Throughout my time in healthcare education and advocacy, particularly when working with LGBT people and people of color, I have heard so many heartbreaking stories about HIV/AIDS. Living in fear, losing friends and family, lack of information about and access to care – the specter of this disease looms large, particularly over those underserved communities. I remember watching Marlon Riggs’ “Ethnic Notions” in college and then being devastated to learn that we had lost this powerful and talented voice to the AIDS epidemic. This disease has taken far too many of our friends, family members, heroes, and compatriots.
I am very grateful, then, for the annual National Black HIV/AIDS Awareness Day on February 7th, which puts the spotlight on supporting those in the Black community living with HIV/AIDS and preventing new cases from occurring. This year, the theme for the day is “I am My Brother’s Keeper,” invoking the metaphor of mutual support we provide to those we look out for in our families — a notion which also informs President Obama’s “My Brother’s Keeper Initiative” to support young Black men and other men of color.
The numbers are chilling. By the end of 2008, an estimated 260,800 Blacks with an AIDS diagnosis had died in the US since the disease first struck in 1981. At some point in their lifetimes, 1 in 16 Black men will be diagnosed with HIV infection, as will 1 in 32 Black women.

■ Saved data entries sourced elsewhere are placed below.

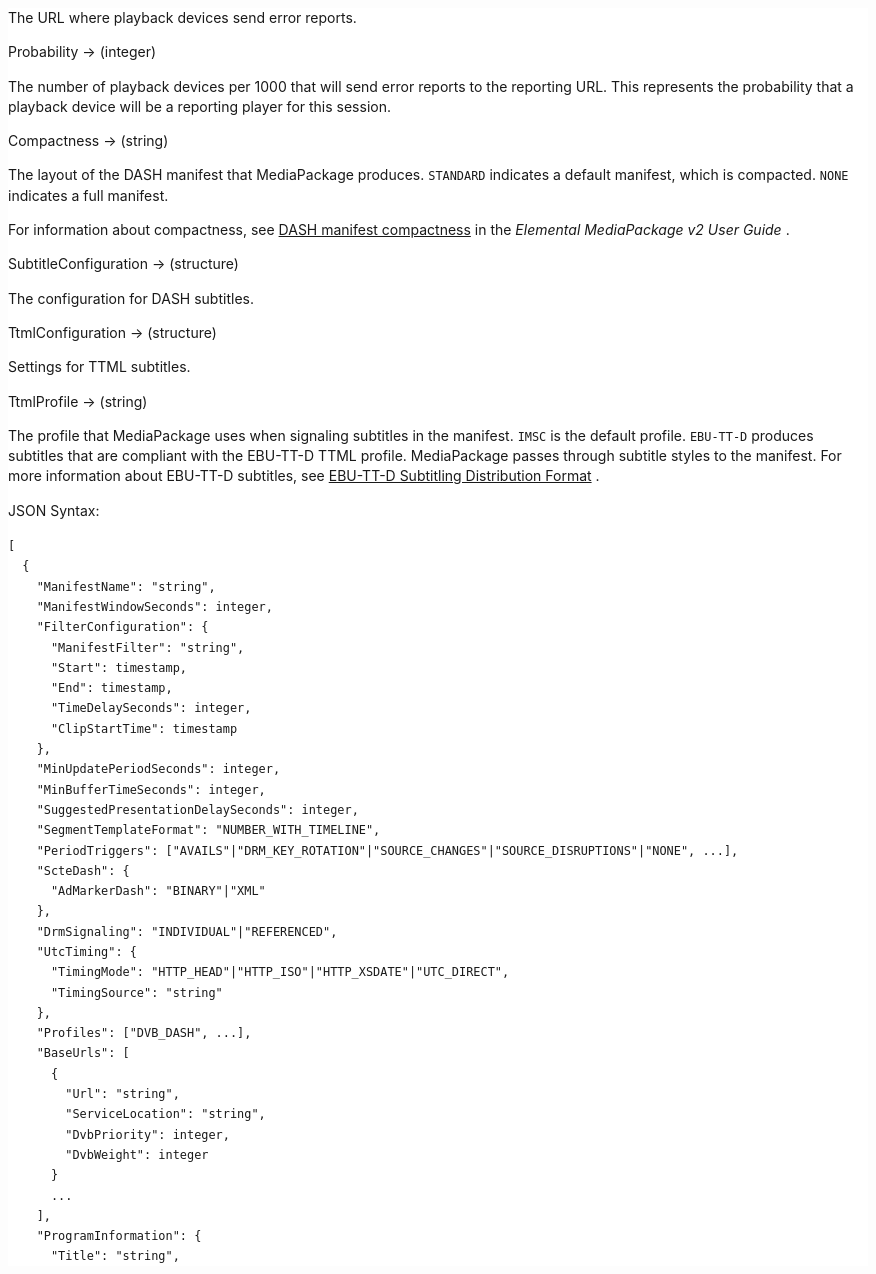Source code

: The URL where playback devices send error reports.

Probability -> (integer)

The number of playback devices per 1000 that will send error reports to the reporting URL. This represents the probability that a playback device will be a reporting player for this session.

Compactness -> (string)

The layout of the DASH manifest that MediaPackage produces. `STANDARD` indicates a default manifest, which is compacted. `NONE` indicates a full manifest.

For information about compactness, see [DASH manifest compactness](https://docs.aws.amazon.com/mediapackage/latest/userguide/compacted.html) in the *Elemental MediaPackage v2 User Guide* .

SubtitleConfiguration -> (structure)

The configuration for DASH subtitles.

TtmlConfiguration -> (structure)

Settings for TTML subtitles.

TtmlProfile -> (string)

The profile that MediaPackage uses when signaling subtitles in the manifest. `IMSC` is the default profile. `EBU-TT-D` produces subtitles that are compliant with the EBU-TT-D TTML profile. MediaPackage passes through subtitle styles to the manifest. For more information about EBU-TT-D subtitles, see [EBU-TT-D Subtitling Distribution Format](https://tech.ebu.ch/publications/tech3380) .

JSON Syntax:

```
[
  {
    "ManifestName": "string",
    "ManifestWindowSeconds": integer,
    "FilterConfiguration": {
      "ManifestFilter": "string",
      "Start": timestamp,
      "End": timestamp,
      "TimeDelaySeconds": integer,
      "ClipStartTime": timestamp
    },
    "MinUpdatePeriodSeconds": integer,
    "MinBufferTimeSeconds": integer,
    "SuggestedPresentationDelaySeconds": integer,
    "SegmentTemplateFormat": "NUMBER_WITH_TIMELINE",
    "PeriodTriggers": ["AVAILS"|"DRM_KEY_ROTATION"|"SOURCE_CHANGES"|"SOURCE_DISRUPTIONS"|"NONE", ...],
    "ScteDash": {
      "AdMarkerDash": "BINARY"|"XML"
    },
    "DrmSignaling": "INDIVIDUAL"|"REFERENCED",
    "UtcTiming": {
      "TimingMode": "HTTP_HEAD"|"HTTP_ISO"|"HTTP_XSDATE"|"UTC_DIRECT",
      "TimingSource": "string"
    },
    "Profiles": ["DVB_DASH", ...],
    "BaseUrls": [
      {
        "Url": "string",
        "ServiceLocation": "string",
        "DvbPriority": integer,
        "DvbWeight": integer
      }
      ...
    ],
    "ProgramInformation": {
      "Title": "string",
```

There are striking disparities, too: the AIDS diagnosis rate for Black men (103.6) was the highest of any group, followed by Latino men (45.5), and Black women (38.1). By comparison, the rate among white men was 8.7. The rate of new infections is also highest among Blacks and was 7 times greater than the rate among whites in 2006.
What does that mean for our diverse elders? Research estimates predict that 50 percent of people with HIV in the U.S. will be age 50 and older by 2015—and by 2020, more than 70 percent of Americans with HIV are expected to 50 and older. Recognizing that the HIV/AIDS epidemic has disproportionately affected communities of color and LGBT people since its beginning, the Diverse Elders Coalition recently released an original policy brief, Eight Policy Recommendations for Improving the Health and Wellness of Older Adults with HIV, which you can download, read, and share.
We are similarly encouraging older Black Americans with HIV/AIDS – and everyone – to #SignUpB4TimesUp and get covered by the ACA. In 2014, its first year of providing new coverage, the ACA has seen dramatic positive results, with more than 9 million fewer uninsured, including many with HIV. The second round of enrollment for health care coverage in the Marketplace under the ACA is active until February 15. Until that deadline, new participants can get covered, and people currently receiving coverage can make adjustments to their health care plans.
You can also find a National Black HIV/AIDS Awareness Day event in your community to attend or volunteer. Hundreds of sites around the country are offering free testing, film screenings, panel discussions, and other opportunities to commemorate those Black Americans we’ve lost to HIV/AIDS and acknowledge those working tirelessly to end this epidemic. This February 7th, and every day, remember: we are our brothers’ (and sisters’!) keepers.